Sunday, June 12, 2016

Shaken....

The events of this weekend have left me shaken....

I think I'm only making this post because I need to get it all out....

When I left my house Friday evening I was excited. I was going to spend my weekend crafting, filming and babbling about Matty Healy (and Brendon Urie). There's no way that I could have anticipated the news that flooded our timelines. I'm still having trouble believing it to be honest.

I never met Christina Grimmie but I always thought that she was lovely and crazy talented. I remember watching her videos on youtube and then rooting for her on The Voice.... 22.... She was 22. JUST 22. I'm having a really hard time understanding. We get hassled about bringing outside food and water into a venue but yet this guy was able to sneak in not one, but TWO guns. HOW DOES THAT HAPPEN?!?! How does something like that slip through thus giving him an opportunity to end a life, break a family, scar SO MANY PEOPLE ???

I don't know how to process... this whole situation hits a little too close to home for me. Concerts have always been a safe have, a sanctuary for me and my friends. That now has been taken away. I've never seen Christina live but I've seen Before You Exit quite a few times.... This is the scene in which I exist. They have toured with every small band that I love. Which get you thinking that this could have happened ANYWHERE! Yet this is also the LAST place that you would expect it to happen. These shows are usually filled with so much love, acceptance and unity. Christina greeted this man with outstretched arms!!  Last month, Becca and I were complaining about how dangerous the crowd was at The 1975 show and here we are.... something 1000 times worse has happened within our safety net. I can't even IMAGINE how the fans that witnessed this are coping! Just the THOUGHT of witnessing someone that I love and admire taken from this world, BREAKS ME! My heart and prayers are with with every single person that was at that show.
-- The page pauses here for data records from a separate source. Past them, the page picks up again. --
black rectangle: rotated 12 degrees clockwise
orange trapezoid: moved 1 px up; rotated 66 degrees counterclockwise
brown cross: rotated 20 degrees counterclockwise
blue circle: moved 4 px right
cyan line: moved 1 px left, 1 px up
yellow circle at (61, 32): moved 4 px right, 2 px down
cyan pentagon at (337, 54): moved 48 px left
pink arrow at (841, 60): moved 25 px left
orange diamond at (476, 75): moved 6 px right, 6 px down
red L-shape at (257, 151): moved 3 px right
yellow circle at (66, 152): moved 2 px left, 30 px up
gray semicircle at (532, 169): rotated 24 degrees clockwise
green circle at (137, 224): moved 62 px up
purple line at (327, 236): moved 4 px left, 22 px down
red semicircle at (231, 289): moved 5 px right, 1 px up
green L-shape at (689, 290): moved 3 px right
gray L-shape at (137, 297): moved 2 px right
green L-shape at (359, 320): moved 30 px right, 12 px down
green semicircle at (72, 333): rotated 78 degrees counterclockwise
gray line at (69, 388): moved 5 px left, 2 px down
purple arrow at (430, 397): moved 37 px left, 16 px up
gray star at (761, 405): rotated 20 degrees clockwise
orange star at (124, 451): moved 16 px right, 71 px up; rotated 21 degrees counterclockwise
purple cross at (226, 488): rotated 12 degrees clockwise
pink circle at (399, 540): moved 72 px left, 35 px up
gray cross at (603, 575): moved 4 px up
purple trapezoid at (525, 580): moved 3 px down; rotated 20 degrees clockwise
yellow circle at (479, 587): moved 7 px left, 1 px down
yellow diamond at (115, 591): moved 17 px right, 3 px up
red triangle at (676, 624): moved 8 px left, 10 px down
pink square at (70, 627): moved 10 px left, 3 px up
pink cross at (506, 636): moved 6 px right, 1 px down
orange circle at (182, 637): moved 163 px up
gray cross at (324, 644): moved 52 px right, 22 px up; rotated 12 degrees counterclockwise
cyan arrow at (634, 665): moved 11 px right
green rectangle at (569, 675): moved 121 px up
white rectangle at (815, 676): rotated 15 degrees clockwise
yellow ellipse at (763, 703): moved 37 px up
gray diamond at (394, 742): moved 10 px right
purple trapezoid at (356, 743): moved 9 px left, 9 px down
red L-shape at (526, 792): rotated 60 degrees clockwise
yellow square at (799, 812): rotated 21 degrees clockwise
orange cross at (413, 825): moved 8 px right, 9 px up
I can't even begin to express how awful I feel for Before You Exit. Their FRIEND was MURDERED at THEIR show in their hometown. They risked their lives to go back inside to warn the fans. I applaud them. That changes a person. They must also be so afraid. This happened once, could it happen again? I pray that they are able to heal.

My heart BREAKS for her family! Her brother! How does someone get through something like this. ESPECIALLY having witnessed it. I pray for their strength. I pray that they are consistently surrounded by love and support .

Music is supposed to heal.

I come home this morning (Sunday), excited for The Tonys to find out about the MASSACRE in Orlando. I... I honestly don't understand. I don't understand how people can be SO FILLED WITH HATE AND IGNORANCE! I'm honestly still trying to process. I don't understand my country. I don't understand humanity. This world is a scary place. The fact that you can be slaughtered for simply EXISTING... not agreeing with or understanding someone's lifestyle does not give anyone the right to take a life. Just because for some bizarre reason we in this country have the right to bear arms... YOU DO NOT HAVE THE RIGHT TO TAKE ANOTHER LIFE!!

It's heartbreaking that because of some extremist, MONSTER ignorants everywhere will have another reason to attack Muslims... like there are not extremist groups of EVERY religion. I'm not Muslim but I've known many and from what I've learned, Islam is a religion of PEACE. But people try to DESTROY what they do not understand. They aren't WILLING to understand! I guess that can be said for this entire situation. LGBTQ+ people are DESTROYED because people don't understand. Apparently the answer is hate. People hide behind religion as an excuse to spread hate and intolerance and it makes me sick.

As a Christian I don't understand how people can hurt others in the name of God. WHAT GOD?!? My God is a God of Love. Whatever you believe, the root is LOVE. We are not here to judge others but to Love as Jesus Loves. While he was on Earth He gave His Love to ALL. PERIOD!

I don't know... I just don't know.

I send so much love to the survivors of this tragedy as well as the family and friends of the souls lost.

To my LGBTQ+ friends, family, acquaintances ... I LOVE YOU SO MUCH AND MY HEART IS WITH YOU.

"We live through times when hate and fear seem stronger
We rise and fall and light from dying embers
Remembrances that hope and love lasts long
And love is love is love is love is love is love is love is love is love
Cannot be killed or swept aside" - Lin-Manuel Miranda 6/12/2016


I am heartbroken, scared,  sick, and EXHAUSTED! It's PAST time for change.